Beneath the populist performance lies a political project whose funding base, internal staffing and ideological architecture are shaped not by the struggling voters that Reform courts, but rather by a network of wealthy donors, fossil fuel investors, libertarian think tanks, and elite figures that are drawn from the same City of London class that has influenced policy for decades in a direction that has consistently hurt these very same voters. To understand what Reform actually stands for, the starting point is not its manifesto, but rather the Electoral Commission donation records, Companies House filings and staffing choices that are made behind closed doors, all of which tell a story that Farage’s rallies don’t. 

The scale of the funding problem is stark. According to journalism by DeSmog, Reform received more than £2.3 million from oil and gas interests, highly polluting industries, and climate science deniers between the 2019 general election and the start of the 2024 campaign, amounting to 92% of its donations during that period. The New York Times subsequently found 38 financial backers who stand to profit directly from Reform’s anti-climate policies if the party enters government. Chief among these are Chris Harborne, a crypto trader and aviation fuel supplier who has donated over £9 million to the party and has structured his affairs to minimise exposure to the very HMRC that Reform’s working-class voters cannot escape. Harborne’s business interests, in aviation fuel distribution and fossil-fuel adjacent infrastructure, align precisely with Reform’s pledges to scrap net zero, energy investment and restore North Sea extraction. Alongside this, the party has received £125,000 from Jeremy Hosking, whose investment firm held over £263 million in fossil fuel assets, and more than £1.1 million from former party leader Richard Tice, who has dismissed net zero and called climate science “garbage”. In 2024, over half of Reform’s total donations came from individuals in low-tax jurisdictions including Monaco, Switzerland and the UAE.

• Task 1:
Answer these questions using the excerpt on Reform's funding:
(a) What three things does the excerpt name as the starting point for understanding what Reform stands for?
(b) What percentage of Reform's donations between the 2019 general election and the start of the 2024 campaign came from oil and gas interests, polluting industries and climate science deniers, according to DeSmog?
(c) How much has Jeremy Hosking given to the party?
• Task 2: Reproduce the part of the excerpt on Reform's funding between "Beneath the populist" and "Farage’s rallies don’t.", inclusive.
• Task 3: Write the next part of the excerpt on Reform's funding, starting after its final sentence.

• Provided data:
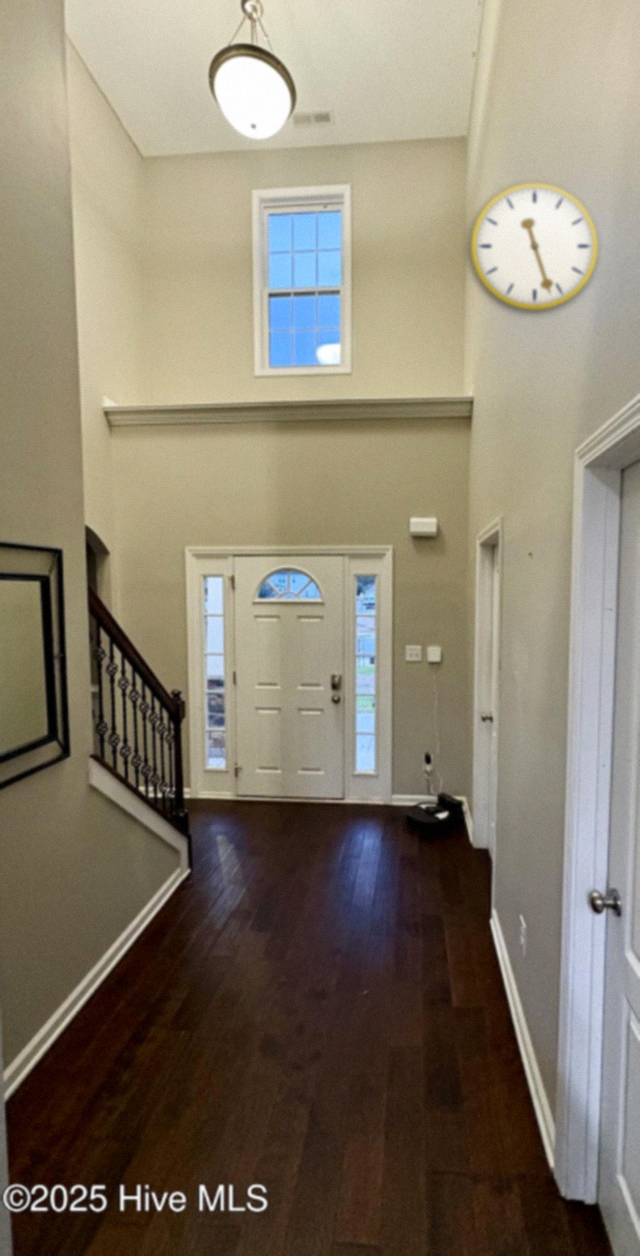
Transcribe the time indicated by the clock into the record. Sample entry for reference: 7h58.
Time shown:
11h27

• Task result 1:
(a) The Electoral Commission donation records, Companies House filings, and staffing choices made behind closed doors.
(b) 92%.
(c) £125,000.

• Task result 2:
Beneath the populist performance lies a political project whose funding base, internal staffing and ideological architecture are shaped not by the struggling voters that Reform courts, but rather by a network of wealthy donors, fossil fuel investors, libertarian think tanks, and elite figures that are drawn from the same City of London class that has influenced policy for decades in a direction that has consistently hurt these very same voters. To understand what Reform actually stands for, the starting point is not its manifesto, but rather the Electoral Commission donation records, Companies House filings and staffing choices that are made behind closed doors, all of which tell a story that Farage’s rallies don’t.

• Task result 3:
This stands in direct contradiction with what Reform voters actually support. Polling shows 61% of Reform voters support a one-off tax on UK households with a net worth above £10 million. In addition to this, 59% of Reform voters believe that energy companies have a negative effect on the UK, and 77% of them support regulating water companies to clean up rivers, lakes and seas in the UK. Yougov has also found that 73% of Reform voters support a windfall tax on high bank profits. These are not the voters funding Reform. They are the voters being asked to endorse a programme designed by and for those who fund it.

This picture of disconnect is reinforced by the party’s internal structure. Reform operates as a private company, with Farage and Zia Yusuf as its directors. As a result, members cannot vote on new policies, which are determined by its leadership and ratified solely by them. This system stands in stark contradiction to other parties, whose membership-run parties require policies to be subject to internal democratic challenge and conference debate. The platform its voters are being asked to endorse was written by figures whose professional backgrounds are drawn almost entirely from the financial and media establishment.

The single most important figure after Farage in the party’s rise was the intellectual mastermind behind the party’s success, its former chairman Zia Yusuf, a former Goldman Sachs executive director who sold his company Velocity Black for £233 million, netting himself an estimated £31 million. He was the architect of the party’s professionalisation, expanding its membership, overhauling its vetting processes and establishing its internal Department of Government Efficiency, explicitly modelled on Elon Musk’s DOGE operation in the United States. In his own words, a Reform Cabinet would look beyond its own staff to “entrepreneurs, financiers and business owners” to become ministers being appointed from those selected without needing to be MPs. This amounts, in effect, to a corporate restructuring of the state, without democratic accountability to Parliament or the people.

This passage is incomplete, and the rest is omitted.